§ **TEXTAUSZUG**:

———

Protzbau statt Plattenbau

Warum ziehen Buddhisten, die alles Weltliche für flüchtig halten, in diesen Protzbau ein? „Wir suchten nach einem Ort, der schön und angenehm ist“, sagt Kelsang, die Hände vor der Brust umschlungen. „Deshalb sind wir nicht in ’nen Plattenbau in Marzahn gezogen. Es ist sehr ruhig hier, sehr nah an Berlin und sehr groß. Wir können hier viele Gäste unterbringen.“

Das Geld für Kauf und Umbau stammt laut Kelsang aus Spenden der weltweit vernetzten Gemeinde. Die meisten Zentren gebe es in den USA. Der zentrale Buddha von Sommerswalde kommt aus Großbritannien, wie die Kadampa-Bewegung selbst. Dort entstand sie Anfang der neunziger Jahre. Im Kontrast zu ihrer westlichen Umgebung zu stehen sind sie gewohnt.

———

§ **ANGEZEIGTE EINTRÄGE**:

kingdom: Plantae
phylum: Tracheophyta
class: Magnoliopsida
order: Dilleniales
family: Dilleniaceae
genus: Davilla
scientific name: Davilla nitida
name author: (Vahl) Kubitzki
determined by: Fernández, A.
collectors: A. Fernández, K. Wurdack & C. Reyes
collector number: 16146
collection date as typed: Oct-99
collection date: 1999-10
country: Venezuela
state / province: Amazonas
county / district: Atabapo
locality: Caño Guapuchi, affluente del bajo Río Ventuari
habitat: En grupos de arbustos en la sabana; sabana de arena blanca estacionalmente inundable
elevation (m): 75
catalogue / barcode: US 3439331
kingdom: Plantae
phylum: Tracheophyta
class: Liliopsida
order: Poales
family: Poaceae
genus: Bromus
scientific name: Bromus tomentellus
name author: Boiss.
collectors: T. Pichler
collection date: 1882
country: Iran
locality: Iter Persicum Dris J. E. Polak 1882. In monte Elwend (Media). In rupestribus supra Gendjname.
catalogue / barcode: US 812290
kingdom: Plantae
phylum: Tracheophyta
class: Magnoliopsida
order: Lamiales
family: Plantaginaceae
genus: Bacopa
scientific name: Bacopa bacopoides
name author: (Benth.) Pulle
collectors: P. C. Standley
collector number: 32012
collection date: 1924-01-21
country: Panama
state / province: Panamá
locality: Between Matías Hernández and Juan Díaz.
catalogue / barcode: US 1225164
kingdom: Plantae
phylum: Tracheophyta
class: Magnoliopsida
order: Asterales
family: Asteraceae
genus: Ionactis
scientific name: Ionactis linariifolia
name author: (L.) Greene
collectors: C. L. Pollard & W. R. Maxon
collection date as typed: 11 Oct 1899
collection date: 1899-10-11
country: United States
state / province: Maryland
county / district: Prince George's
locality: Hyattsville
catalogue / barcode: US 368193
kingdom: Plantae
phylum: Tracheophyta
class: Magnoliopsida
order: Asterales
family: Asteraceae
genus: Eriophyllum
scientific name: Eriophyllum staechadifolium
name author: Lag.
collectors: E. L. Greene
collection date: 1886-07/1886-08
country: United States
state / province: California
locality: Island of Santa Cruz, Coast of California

———

§ **AUFGABE 1**:
Können Sie den Absatz im Textauszug, der mit „Das Geld für Kauf und Umbau“ beginnt, als knappe Stichpunktliste wiedergeben und dabei seine wesentlichen Fakten beibehalten?
§ **AUFGABE 2**:
Können Sie aus den Einträgen alles von der Zeile mit „collection date as typed: Oct-99“ bis hinunter zur Zeile mit „catalogue / barcode: US 3439331“ unverändert abschreiben, beide Zeilen eingeschlossen?

§ **SCHRIFTLICHE ANTWORT 1**:
- Kauf und Umbau wurden laut Kelsang aus Spenden der weltweit vernetzten Gemeinde bezahlt.
- Die meisten Zentren gibt es in den USA.
- Der zentrale Buddha von Sommerswalde kommt aus Großbritannien, ebenso wie die Kadampa-Bewegung selbst.
- Die Bewegung entstand dort Anfang der neunziger Jahre.
- Den Kontrast zu ihrer westlichen Umgebung sind sie gewohnt.

§ **SCHRIFTLICHE ANTWORT 2**:
collection date as typed: Oct-99
collection date: 1999-10
country: Venezuela
state / province: Amazonas
county / district: Atabapo
locality: Caño Guapuchi, affluente del bajo Río Ventuari
habitat: En grupos de arbustos en la sabana; sabana de arena blanca estacionalmente inundable
elevation (m): 75
catalogue / barcode: US 3439331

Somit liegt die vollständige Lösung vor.